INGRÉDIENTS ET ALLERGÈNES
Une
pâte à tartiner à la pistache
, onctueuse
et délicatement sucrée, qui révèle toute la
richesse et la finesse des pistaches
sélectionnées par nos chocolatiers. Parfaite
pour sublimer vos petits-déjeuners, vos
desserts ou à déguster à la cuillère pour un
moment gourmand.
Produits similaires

----

• [ABOUT THIS TASK]: Only a number is wanted here: how many lines in the entries contain the word "pour"?

• [SOLUTION BELOW]: 2